▸ GIVEN REQUEST 1: Set down the records below verbatim, everything from their first line down to the line containing "family: Thripidae", with both ends included.
--- Start of TEXT TO READ ---
Grow brassicas where you grew leguminous peas or beans last season. The legume by nature turns nitrogen into an accessible form for plants to take up, so next year nitrate-hungry leafy brassicas will love this.

Grow root vegetables where you grew squashes or marrows last year. The big leaves of marrows prevent weed growth and so you have a clear weed-free patch to sow root vegetables like radishes and carrots.


Lift and store carrots 

You’ll be able to tell when your carrots are ready for harvesting because you’ll be able to see the 'shoulder’ of the carrot just above the soil surface. They can be left in the ground until they reach the required size, or left to store there until needed. In light soil pull out roots carefully as they reach the required size. In heavier soil you’ll need to push a fork into the ground next to them and gently lever them out.

Carrots withstand light frost, but are damaged by heavy frost. They can be stored in the following ways:

  •          In the ground – This is the best method for retaining flavour, but is best in light, well-drained soil. Allow the foliage to die back, or cut back foliage from early November if it hasn’t yet died back, and cover with black polythene to keep it dark and to keep the rain off. For additional protection you can include a layer of cardboard underneath the polythene too. These can be dug up and used when required.
--- End of TEXT TO READ ---
▸ GIVEN REQUEST 2: From the text on crop rotation and carrot storage above, extract verbatim everything from "Grow root vegetables" down to "lever them out.", with both ends included.
--- Start of INFORMATION PROVIDED ---
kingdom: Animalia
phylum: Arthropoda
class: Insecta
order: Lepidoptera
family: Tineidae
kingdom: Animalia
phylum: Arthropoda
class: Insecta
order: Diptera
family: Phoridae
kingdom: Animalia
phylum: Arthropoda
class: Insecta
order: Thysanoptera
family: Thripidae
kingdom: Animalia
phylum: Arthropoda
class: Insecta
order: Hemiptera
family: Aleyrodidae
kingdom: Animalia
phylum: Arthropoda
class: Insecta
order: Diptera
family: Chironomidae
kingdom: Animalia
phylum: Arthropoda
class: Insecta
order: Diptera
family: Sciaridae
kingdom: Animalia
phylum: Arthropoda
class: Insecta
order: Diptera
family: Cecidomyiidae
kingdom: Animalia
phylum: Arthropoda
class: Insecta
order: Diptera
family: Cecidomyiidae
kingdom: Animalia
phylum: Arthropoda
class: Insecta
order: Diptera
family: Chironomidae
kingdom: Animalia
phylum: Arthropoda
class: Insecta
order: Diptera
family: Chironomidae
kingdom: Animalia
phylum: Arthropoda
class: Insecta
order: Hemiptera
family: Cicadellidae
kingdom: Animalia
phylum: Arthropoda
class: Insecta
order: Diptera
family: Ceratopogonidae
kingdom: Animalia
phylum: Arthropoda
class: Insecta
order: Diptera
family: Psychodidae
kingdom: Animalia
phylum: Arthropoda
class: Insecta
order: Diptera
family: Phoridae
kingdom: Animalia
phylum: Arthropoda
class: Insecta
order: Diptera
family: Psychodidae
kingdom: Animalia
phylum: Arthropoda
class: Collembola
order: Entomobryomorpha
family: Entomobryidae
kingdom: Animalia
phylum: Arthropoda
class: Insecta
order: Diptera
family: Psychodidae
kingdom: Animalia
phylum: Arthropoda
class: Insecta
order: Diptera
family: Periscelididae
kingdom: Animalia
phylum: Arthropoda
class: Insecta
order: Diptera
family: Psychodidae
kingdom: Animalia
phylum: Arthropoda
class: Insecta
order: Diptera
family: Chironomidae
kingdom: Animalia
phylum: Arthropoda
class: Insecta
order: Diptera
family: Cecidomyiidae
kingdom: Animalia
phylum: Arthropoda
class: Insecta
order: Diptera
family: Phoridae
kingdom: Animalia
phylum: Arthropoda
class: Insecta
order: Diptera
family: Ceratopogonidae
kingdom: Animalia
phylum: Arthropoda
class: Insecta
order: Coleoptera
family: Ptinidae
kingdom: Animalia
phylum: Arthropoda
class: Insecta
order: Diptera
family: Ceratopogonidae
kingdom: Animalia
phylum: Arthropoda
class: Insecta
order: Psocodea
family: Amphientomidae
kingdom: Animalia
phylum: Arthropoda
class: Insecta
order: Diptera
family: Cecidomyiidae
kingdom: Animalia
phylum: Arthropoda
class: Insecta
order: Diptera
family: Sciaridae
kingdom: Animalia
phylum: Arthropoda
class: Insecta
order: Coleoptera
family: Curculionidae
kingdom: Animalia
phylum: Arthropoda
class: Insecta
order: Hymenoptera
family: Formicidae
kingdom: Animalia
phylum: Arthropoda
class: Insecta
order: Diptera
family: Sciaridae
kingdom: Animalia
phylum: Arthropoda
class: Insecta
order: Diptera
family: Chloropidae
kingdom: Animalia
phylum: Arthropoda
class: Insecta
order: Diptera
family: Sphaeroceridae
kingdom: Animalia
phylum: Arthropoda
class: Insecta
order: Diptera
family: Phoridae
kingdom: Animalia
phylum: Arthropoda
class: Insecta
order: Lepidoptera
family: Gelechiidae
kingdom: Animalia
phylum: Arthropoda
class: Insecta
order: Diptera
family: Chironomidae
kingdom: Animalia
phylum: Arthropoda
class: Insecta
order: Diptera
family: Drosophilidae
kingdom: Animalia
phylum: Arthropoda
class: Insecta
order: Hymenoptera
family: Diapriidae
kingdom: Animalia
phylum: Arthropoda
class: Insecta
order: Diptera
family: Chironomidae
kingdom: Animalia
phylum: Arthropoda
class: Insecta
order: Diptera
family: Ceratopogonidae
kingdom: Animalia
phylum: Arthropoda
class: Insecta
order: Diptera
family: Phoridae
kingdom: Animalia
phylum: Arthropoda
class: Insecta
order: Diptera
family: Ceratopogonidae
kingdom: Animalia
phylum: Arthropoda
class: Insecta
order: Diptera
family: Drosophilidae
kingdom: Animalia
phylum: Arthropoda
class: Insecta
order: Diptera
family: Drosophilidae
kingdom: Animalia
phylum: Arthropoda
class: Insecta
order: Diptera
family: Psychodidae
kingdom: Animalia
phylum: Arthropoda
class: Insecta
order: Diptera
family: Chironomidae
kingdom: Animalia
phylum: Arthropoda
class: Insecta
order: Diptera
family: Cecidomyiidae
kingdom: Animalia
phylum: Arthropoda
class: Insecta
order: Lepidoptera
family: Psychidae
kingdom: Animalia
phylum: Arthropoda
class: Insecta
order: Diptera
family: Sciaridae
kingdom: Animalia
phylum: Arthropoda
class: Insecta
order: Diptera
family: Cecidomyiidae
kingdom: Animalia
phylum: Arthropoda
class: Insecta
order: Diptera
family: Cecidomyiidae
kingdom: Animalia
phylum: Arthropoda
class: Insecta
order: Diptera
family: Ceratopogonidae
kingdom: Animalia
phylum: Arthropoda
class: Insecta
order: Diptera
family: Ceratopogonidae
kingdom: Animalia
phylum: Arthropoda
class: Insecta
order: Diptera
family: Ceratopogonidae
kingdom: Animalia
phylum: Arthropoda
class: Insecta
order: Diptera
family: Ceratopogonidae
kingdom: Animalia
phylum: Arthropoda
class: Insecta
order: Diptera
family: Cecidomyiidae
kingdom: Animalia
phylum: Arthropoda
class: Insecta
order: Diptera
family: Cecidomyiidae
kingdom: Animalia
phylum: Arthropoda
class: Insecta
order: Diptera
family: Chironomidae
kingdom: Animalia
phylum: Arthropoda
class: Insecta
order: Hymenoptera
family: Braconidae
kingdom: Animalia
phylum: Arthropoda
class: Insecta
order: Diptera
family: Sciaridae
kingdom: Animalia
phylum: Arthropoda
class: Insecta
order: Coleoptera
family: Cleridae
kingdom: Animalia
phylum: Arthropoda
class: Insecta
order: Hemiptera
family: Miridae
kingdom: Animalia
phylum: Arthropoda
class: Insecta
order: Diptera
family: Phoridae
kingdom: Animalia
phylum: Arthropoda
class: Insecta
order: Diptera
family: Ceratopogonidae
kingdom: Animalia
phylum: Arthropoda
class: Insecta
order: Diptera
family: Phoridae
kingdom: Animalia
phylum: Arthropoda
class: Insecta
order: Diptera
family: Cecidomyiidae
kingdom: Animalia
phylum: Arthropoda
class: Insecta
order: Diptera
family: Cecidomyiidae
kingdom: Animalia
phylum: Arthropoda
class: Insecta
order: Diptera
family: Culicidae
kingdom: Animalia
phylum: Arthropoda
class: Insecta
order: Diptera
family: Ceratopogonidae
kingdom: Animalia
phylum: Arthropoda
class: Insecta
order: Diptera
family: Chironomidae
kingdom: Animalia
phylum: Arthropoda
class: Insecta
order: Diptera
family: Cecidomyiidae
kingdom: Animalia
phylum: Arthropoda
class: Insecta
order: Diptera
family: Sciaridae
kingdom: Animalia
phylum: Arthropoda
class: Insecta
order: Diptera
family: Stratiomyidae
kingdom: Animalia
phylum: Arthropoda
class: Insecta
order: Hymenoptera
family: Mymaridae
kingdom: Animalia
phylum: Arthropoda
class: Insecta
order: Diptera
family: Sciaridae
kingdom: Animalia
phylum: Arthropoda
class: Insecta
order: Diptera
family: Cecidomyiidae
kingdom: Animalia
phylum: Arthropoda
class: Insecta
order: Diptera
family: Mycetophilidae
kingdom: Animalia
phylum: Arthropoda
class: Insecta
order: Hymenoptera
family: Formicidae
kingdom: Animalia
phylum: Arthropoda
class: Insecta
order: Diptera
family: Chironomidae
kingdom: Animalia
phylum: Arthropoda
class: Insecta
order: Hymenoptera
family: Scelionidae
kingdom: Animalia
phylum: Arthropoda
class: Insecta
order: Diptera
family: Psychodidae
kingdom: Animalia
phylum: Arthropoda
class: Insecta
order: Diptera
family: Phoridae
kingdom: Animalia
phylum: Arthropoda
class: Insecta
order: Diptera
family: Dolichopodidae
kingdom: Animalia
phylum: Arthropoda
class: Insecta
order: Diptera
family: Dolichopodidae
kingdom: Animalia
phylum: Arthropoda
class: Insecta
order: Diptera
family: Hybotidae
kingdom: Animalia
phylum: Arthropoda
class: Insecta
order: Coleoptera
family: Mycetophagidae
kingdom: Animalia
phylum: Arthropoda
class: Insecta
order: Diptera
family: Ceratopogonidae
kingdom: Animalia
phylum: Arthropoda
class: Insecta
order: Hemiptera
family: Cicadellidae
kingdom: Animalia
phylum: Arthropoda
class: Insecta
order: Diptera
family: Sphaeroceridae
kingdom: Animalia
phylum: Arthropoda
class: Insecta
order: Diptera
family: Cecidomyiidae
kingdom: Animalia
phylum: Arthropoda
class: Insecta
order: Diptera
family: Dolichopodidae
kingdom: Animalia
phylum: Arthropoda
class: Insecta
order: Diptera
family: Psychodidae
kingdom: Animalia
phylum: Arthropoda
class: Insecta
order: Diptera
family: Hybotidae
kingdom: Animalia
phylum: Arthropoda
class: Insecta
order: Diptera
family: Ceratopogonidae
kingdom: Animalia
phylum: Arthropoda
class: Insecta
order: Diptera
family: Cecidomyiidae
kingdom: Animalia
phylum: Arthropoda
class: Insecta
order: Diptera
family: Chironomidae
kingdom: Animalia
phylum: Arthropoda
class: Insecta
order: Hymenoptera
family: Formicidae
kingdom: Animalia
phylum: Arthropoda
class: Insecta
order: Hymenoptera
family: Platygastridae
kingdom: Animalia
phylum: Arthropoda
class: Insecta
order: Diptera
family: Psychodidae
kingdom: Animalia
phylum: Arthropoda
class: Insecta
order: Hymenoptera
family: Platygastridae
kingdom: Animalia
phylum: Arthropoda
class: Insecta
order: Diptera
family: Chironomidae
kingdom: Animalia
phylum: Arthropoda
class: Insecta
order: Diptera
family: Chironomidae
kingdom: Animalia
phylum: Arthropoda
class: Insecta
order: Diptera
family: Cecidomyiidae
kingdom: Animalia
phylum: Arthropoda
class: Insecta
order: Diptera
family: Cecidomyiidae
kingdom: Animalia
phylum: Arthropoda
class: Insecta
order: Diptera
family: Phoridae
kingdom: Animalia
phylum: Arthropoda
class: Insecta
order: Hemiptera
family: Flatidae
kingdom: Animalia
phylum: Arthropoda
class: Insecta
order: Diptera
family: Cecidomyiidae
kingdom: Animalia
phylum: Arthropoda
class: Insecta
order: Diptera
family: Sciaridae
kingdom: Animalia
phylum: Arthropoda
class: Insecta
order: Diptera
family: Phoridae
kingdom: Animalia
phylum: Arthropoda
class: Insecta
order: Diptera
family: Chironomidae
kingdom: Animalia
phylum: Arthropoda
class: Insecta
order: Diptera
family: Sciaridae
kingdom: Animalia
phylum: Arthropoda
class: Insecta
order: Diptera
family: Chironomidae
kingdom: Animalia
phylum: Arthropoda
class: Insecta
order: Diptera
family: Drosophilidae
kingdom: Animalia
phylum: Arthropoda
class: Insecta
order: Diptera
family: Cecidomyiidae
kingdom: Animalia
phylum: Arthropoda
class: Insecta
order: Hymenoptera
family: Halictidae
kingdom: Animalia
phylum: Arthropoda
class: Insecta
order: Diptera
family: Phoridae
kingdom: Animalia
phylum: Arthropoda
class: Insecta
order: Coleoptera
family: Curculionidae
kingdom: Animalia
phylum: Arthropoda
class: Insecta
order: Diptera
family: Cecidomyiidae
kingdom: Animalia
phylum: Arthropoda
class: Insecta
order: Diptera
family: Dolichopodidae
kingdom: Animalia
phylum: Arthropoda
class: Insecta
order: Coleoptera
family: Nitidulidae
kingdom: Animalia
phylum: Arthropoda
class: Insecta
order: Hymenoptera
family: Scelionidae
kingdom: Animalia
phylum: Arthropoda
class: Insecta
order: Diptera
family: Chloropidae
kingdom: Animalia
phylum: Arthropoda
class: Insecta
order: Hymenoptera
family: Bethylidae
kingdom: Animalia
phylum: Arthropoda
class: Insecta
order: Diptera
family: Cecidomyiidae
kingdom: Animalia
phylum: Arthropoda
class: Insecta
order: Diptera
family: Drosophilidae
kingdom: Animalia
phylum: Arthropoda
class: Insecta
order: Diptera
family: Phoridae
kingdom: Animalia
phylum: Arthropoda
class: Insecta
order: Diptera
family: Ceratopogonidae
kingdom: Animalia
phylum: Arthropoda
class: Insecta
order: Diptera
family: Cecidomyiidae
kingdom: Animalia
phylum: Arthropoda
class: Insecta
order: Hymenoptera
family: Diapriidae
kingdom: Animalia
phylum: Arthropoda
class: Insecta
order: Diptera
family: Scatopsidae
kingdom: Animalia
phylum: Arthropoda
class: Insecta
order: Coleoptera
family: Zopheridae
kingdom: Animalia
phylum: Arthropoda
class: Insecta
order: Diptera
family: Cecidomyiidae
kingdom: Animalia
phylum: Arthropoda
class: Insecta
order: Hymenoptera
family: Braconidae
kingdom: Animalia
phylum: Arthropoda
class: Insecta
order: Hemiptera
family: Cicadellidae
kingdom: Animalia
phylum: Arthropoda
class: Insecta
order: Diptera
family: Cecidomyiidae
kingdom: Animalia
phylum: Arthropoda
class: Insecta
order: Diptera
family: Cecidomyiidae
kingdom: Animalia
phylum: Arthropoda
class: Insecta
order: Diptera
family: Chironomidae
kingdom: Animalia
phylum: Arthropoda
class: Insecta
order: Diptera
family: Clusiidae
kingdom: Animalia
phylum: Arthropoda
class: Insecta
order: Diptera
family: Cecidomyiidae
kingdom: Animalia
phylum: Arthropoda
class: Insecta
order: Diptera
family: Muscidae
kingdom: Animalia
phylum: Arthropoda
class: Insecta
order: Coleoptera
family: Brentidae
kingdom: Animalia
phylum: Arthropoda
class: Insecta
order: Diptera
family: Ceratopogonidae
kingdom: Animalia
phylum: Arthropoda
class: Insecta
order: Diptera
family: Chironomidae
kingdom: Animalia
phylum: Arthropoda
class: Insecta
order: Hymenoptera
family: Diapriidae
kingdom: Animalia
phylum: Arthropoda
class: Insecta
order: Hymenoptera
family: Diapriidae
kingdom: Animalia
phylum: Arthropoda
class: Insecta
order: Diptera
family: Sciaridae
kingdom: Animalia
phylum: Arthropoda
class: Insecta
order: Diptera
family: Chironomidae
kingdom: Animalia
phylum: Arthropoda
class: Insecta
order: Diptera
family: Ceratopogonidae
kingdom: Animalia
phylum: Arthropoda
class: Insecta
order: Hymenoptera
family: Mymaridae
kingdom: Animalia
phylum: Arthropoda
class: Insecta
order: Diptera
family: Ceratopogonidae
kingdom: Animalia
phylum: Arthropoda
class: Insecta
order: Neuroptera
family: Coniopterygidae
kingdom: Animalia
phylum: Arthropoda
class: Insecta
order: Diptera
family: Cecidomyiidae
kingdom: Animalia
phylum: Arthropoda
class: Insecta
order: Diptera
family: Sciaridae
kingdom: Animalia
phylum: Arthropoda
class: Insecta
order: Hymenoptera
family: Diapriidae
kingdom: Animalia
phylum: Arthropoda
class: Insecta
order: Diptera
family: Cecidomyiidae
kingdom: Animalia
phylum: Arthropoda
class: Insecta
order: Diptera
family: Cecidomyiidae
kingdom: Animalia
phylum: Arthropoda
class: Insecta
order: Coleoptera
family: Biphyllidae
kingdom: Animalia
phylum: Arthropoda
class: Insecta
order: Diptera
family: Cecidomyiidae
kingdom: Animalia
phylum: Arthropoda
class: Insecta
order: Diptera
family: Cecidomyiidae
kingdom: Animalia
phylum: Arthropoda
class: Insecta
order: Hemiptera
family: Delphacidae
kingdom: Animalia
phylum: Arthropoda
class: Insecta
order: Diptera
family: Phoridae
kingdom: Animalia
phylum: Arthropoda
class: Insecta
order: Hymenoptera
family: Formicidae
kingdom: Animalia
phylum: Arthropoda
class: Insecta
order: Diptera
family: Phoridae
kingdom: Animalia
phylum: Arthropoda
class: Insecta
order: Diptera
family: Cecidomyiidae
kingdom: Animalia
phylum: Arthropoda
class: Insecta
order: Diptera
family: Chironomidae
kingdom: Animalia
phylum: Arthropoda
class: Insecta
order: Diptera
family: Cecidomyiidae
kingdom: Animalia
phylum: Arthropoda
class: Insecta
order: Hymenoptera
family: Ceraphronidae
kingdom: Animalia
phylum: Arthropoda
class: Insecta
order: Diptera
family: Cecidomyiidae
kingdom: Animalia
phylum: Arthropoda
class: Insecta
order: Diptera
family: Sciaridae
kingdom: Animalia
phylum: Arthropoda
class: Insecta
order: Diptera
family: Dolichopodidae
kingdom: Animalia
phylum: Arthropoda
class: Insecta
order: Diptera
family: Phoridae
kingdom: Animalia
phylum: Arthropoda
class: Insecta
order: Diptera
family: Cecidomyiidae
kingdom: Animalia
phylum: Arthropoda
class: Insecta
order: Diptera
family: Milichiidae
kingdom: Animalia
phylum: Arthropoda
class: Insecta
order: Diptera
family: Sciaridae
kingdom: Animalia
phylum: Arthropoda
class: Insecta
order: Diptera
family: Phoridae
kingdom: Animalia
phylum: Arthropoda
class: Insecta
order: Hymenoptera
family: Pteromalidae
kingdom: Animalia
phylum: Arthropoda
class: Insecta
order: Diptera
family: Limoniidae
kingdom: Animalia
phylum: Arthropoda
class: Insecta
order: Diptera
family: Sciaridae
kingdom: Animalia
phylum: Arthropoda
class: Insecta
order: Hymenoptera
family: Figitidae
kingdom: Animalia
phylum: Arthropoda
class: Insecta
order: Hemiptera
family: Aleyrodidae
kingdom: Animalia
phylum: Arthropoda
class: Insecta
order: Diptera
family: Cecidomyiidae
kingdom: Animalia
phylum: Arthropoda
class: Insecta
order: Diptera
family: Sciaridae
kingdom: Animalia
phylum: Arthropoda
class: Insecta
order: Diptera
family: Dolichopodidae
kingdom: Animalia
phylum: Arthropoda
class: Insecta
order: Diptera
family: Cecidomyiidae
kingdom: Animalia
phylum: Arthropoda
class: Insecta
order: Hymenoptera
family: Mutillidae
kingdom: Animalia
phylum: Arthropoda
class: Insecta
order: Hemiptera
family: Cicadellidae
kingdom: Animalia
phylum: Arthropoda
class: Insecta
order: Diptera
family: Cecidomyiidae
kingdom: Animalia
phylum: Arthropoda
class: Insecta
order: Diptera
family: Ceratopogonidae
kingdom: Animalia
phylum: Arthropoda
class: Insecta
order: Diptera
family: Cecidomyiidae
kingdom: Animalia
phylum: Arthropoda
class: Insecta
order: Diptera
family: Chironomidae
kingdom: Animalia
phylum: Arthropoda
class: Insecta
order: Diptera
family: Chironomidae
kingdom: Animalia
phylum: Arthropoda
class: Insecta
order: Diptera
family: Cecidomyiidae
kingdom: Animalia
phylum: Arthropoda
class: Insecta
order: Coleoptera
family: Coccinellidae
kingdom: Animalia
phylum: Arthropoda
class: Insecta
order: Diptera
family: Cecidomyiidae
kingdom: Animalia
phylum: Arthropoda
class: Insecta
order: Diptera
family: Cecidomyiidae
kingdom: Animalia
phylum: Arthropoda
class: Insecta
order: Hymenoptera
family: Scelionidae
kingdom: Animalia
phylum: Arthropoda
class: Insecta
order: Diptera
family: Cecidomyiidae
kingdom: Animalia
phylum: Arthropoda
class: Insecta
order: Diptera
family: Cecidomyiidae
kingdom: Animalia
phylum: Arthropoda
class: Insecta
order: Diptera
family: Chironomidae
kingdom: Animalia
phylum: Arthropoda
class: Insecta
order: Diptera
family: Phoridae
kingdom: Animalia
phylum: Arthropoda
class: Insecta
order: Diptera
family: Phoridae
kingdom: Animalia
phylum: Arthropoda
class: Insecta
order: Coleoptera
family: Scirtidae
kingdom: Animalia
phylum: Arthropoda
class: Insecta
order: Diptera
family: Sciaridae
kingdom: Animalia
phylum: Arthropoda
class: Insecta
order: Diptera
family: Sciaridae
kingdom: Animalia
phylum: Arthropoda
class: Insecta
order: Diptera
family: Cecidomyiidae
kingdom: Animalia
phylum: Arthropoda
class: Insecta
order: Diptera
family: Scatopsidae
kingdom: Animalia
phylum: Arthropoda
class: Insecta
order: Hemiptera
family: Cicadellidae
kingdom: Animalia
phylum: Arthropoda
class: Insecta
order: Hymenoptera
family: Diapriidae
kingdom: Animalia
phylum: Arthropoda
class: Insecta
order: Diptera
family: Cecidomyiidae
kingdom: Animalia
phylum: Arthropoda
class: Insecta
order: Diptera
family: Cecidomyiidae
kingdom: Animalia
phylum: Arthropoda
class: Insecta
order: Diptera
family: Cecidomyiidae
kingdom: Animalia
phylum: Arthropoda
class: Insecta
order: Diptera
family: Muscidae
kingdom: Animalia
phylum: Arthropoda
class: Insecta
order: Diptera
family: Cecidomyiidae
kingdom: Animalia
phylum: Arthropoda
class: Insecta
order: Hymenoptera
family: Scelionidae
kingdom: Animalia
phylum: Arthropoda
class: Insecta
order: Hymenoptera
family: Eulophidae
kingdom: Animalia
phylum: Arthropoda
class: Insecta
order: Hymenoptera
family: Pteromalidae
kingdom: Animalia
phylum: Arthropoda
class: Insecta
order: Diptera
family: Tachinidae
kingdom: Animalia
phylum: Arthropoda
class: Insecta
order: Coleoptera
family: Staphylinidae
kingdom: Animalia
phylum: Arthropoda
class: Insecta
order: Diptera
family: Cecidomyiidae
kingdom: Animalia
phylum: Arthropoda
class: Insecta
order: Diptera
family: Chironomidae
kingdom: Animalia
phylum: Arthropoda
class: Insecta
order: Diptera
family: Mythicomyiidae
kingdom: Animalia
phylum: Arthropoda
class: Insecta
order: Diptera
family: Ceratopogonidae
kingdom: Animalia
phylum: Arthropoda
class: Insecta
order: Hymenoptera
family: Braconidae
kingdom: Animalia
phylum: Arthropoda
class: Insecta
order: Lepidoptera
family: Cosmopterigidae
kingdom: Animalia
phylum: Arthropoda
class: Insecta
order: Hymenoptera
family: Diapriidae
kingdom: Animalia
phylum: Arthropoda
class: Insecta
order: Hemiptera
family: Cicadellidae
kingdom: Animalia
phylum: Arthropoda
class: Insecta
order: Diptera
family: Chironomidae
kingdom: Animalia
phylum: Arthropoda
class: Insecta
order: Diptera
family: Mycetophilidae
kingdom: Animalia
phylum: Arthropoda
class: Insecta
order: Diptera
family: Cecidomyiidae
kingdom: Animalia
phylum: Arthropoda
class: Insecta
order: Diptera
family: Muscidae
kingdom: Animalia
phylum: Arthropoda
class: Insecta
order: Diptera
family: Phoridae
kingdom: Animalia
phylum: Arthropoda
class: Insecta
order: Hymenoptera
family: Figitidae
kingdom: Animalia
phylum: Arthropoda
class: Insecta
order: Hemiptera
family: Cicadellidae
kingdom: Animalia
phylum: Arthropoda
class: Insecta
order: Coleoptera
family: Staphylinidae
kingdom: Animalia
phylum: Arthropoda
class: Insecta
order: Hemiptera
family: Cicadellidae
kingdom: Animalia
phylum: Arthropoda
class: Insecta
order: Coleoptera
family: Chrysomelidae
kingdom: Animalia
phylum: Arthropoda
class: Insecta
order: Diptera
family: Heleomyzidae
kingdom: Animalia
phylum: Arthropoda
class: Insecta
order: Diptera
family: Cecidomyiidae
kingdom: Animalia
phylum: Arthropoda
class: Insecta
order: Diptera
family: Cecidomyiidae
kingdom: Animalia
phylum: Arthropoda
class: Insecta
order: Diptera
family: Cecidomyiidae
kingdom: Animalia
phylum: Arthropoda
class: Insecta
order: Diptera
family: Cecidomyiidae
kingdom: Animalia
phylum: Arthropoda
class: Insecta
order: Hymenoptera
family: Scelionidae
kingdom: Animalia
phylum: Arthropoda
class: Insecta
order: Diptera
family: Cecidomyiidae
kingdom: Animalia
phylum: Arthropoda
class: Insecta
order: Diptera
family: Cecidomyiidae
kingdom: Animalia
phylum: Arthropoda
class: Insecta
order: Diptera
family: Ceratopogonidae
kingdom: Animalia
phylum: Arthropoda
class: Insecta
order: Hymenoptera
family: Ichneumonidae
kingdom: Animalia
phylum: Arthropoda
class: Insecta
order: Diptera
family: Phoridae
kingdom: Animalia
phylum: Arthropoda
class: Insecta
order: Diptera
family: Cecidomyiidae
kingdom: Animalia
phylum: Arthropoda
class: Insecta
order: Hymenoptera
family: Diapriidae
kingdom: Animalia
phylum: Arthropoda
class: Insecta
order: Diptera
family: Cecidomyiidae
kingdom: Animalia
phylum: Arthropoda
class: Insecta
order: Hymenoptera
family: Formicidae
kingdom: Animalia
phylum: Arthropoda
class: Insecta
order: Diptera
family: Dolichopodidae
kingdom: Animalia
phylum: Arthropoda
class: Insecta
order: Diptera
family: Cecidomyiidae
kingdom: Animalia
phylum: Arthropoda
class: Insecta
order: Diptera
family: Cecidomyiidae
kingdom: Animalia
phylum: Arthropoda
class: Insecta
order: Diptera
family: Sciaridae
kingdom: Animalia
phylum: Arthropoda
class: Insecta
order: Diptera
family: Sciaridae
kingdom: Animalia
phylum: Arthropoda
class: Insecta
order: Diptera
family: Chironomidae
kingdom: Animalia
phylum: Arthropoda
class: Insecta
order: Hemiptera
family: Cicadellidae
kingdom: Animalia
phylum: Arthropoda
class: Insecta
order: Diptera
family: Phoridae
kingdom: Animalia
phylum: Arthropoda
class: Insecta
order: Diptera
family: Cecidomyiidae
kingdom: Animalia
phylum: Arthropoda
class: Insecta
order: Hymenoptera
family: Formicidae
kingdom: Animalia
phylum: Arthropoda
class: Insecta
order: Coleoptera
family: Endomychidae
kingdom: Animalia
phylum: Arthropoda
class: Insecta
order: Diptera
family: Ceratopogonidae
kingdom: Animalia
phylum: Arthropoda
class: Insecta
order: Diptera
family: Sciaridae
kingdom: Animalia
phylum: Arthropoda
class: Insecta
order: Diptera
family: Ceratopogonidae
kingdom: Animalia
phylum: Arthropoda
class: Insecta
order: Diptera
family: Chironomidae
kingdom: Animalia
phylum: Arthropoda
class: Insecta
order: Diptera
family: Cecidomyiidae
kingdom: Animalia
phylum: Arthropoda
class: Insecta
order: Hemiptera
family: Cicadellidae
--- End of INFORMATION PROVIDED ---
▸ WRITTEN ANSWER 1:
kingdom: Animalia
phylum: Arthropoda
class: Insecta
order: Lepidoptera
family: Tineidae
kingdom: Animalia
phylum: Arthropoda
class: Insecta
order: Diptera
family: Phoridae
kingdom: Animalia
phylum: Arthropoda
class: Insecta
order: Thysanoptera
family: Thripidae

▸ WRITTEN ANSWER 2:
Grow root vegetables where you grew squashes or marrows last year. The big leaves of marrows prevent weed growth and so you have a clear weed-free patch to sow root vegetables like radishes and carrots.


Lift and store carrots 

You’ll be able to tell when your carrots are ready for harvesting because you’ll be able to see the 'shoulder’ of the carrot just above the soil surface. They can be left in the ground until they reach the required size, or left to store there until needed. In light soil pull out roots carefully as they reach the required size. In heavier soil you’ll need to push a fork into the ground next to them and gently lever them out.